Myanmar media outlets enter new era
Burgeoning press walks fine line due to state censorship
After more than a year of civilian rule in Myanmar, the country’s media has started to emerge from a climate of fear and suppression. But as the country’s media sector grows rapidly, there are still challenges facing the industry in this newly opened nation now embracing modern times.
“[The] Press Freedom Index’s ranking said that Myanmar climbed up to 144th place in 2015 compared with 174th five years earlier,” Thiha Saw of the Myanmar Press Council told The Nation in Yangon. “But we still have a long way to go.”
Still, Myanmar’s media has been liberated from “crazy government censorship”, a term Thiha Saw used to describe the then military government’s requirement that all newspaper content needed to be approved by the Ministry of Information. The extreme censorship lasted until media reform in August 2012 under the navigation of reformist ex-president Thein Sein.
With election dominance of Aung San Suu Kyi’s National League for Democracy (NLD) in 2015, the media has experienced a more friendly environment. There used to be only three state-owned newspapers in the country but after 2012, 16 dailies emerged and now hundreds of publications have sprouted around the country.
Also, private broadcasting organisations have stepped out of the shadow of production houses while online media is also progressing nicely. Telco Norwegian Telenor’s ads are seen everywhere, indicating people’s strong engagement with social media, particularly Facebook and Viber.
The media rise is hitched to the high level of political enthusiasm running through the veins of long-suppressed Myanmar people.
“Politics is my thing. I like to discuss it with my friends and follow up political news,” said 22-year-old tourism student Oak Gyi.
“Although active online, I also like to grab physical newspapers,” he told The Nation via Facebook chat. “I also prefer private newspapers over the state-owned [papers]. I think they have more variety of content and are more informative.”
Despite all the positives, private newspapers still find it hard to survive given all the competition.
Lut Latt Soe is chief editor at the People’s Age Journal, which was founded in 2010 by her father, ex-NLD member and journalist Maung Wunntha.
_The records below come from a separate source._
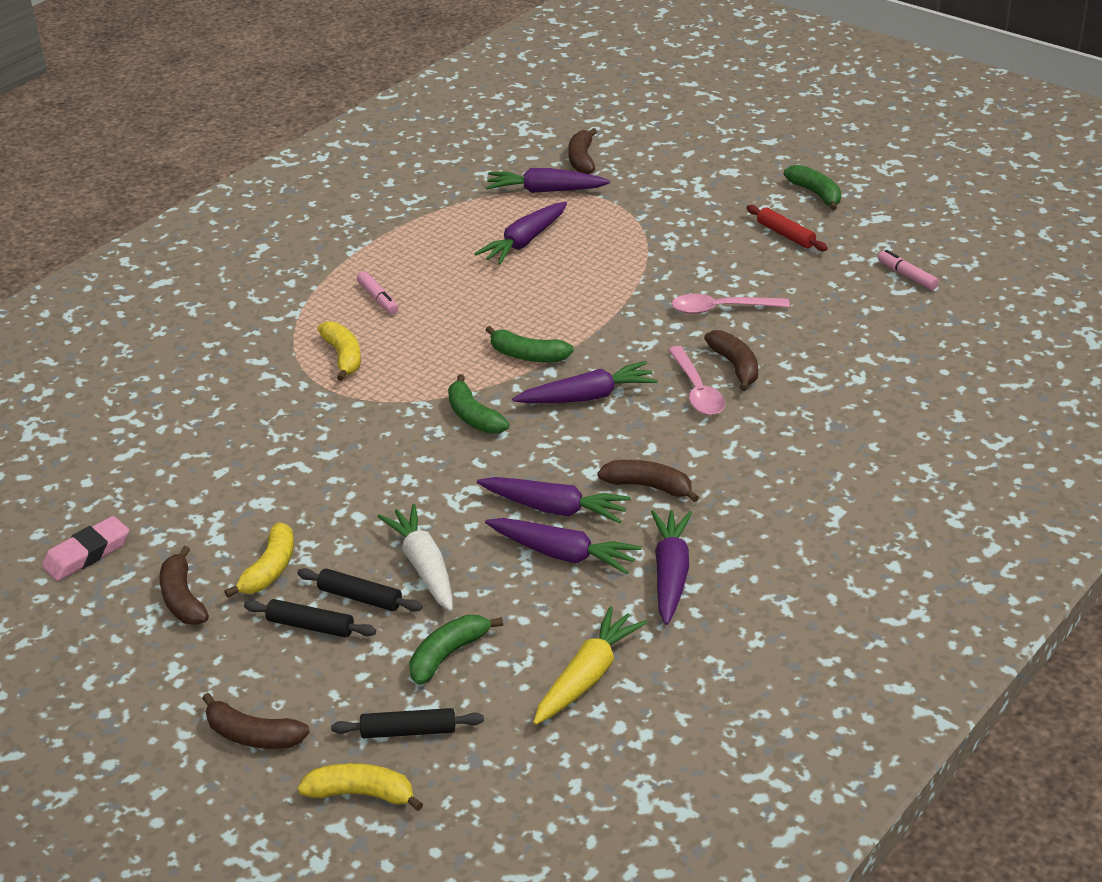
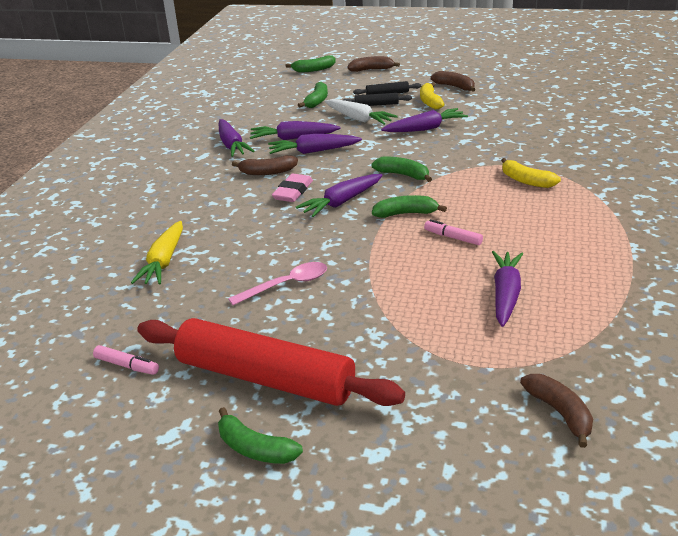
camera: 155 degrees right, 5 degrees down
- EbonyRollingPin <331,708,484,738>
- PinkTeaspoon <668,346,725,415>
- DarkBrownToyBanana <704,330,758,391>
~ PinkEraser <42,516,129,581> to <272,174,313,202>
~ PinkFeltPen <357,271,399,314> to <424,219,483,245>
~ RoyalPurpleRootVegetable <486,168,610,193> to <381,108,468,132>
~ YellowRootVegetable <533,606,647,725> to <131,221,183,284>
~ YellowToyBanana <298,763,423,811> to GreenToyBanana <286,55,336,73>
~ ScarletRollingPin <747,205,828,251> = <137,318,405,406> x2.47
“My father was a well-known political commentator, to the point that the military sometimes could not turn his editorial down,” Lut Latt Soe said. “But his popularity alone did not do [enough]. In 2015, we had to shut our printing operation and turn to the online platform only. We can’t stand with insufficient advertisements.”
Other newspapers share Lut Latt Soe’s sentiments. Private newspapers are not alone in driving the competition in the industry. State-owned papers are still a factor, such as the Global New Light of Myanmar, whose free copies are even found at Yangon International Airport.
“The states newspapers often have large circulations of around 2 to 3 million copies,” explained Kyaw Swar Min, general secretary of the Myanmar Journalists Association. “Thus, they are able to attract more advertisements and can be sold at low costs.”
For local newspapers the opposite is true. They have smaller circulations, attract less advertisements and need to be sold at higher prices. “So many of them are finished,” Kyaw Swar Min said.
On the broadcasting front, self-exiled outlets still operate abroad. Outlets such as the Democratic Voice of Burma (DVB), which has operated outside the country since 1992. Its headquarters is in Chiang Mai and its broadcasting is done in Oslo, Norway. But at least it now has an office in Yangon where it produces online content.
Although DVB, a non-profit organisation, is popular among Myanmar households for its exclusive contents, it is technically not allowed by the Myanmar government.
“That is why the DVB’s productions have to be done abroad,” Thiha Saw said. “The Broadcasting Law draft, if enacted, would also not likely grant a licence to some self-exiled outlets like the DVB and the Mizzima News.”
The law draft is one among a host of laws hindering the media’s development in this post-military and relatively freer era. For instance, Thiha Saw said, section 66(d) of Telecommunications Law is a defamation law that has been prominently used against online commentators, journalists and activists. On a number of occasions, Myanmar police have enforced it arbitrarily without taking cases to the courts.
In November last year, the law was used to jail two top figures from the Eleven Media Group landed in jail after the outlet published a report on alleged graft involving Yangon Chief Minister Phyo Min Thien. After two bail requests were denied, the Eleven Media Group decided to publish an apology for running the story.
Other restrictive laws include section 500 of the Myanmar Penal Code, which also concerns defamation, and can result in people being jailed for up to seven years, and the colonial-era Official Secret Act. That legislation lead to jail terms of 15 years for revelling what is regarded as governmental confidential information, Thiha Saw said.
“The latter law also exists in other ex-British colonies like India or Malaysia, but they are civil laws, meaning offenders are punished financially,” he said “But here in Myanmar, it’s criminal, meaning that [law] breakers have to go to jail.”
Amid these constraints, media organisations are trying their best to boost the reporting atmosphere. The Myanmar Press Council performs self-regulation by directly receiving complaints from media consumers. It has also established standard operating procedures to guide journalists, and has engaged lawyer networks to provide legal protection for journalist.